-- Data records follows --

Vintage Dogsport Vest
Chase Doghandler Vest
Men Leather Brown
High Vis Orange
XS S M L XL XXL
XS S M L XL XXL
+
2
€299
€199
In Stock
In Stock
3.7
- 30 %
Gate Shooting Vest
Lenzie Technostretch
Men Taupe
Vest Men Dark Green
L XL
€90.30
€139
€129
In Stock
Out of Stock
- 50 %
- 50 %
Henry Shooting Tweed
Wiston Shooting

-- Data records concluded --

What to do =
Word for word, repeat the records above.

Answer space =
Vintage Dogsport Vest
Chase Doghandler Vest
Men Leather Brown
High Vis Orange
XS S M L XL XXL
XS S M L XL XXL
+
2
€299
€199
In Stock
In Stock
3.7
- 30 %
Gate Shooting Vest
Lenzie Technostretch
Men Taupe
Vest Men Dark Green
L XL
€90.30
€139
€129
In Stock
Out of Stock
- 50 %
- 50 %
Henry Shooting Tweed
Wiston Shooting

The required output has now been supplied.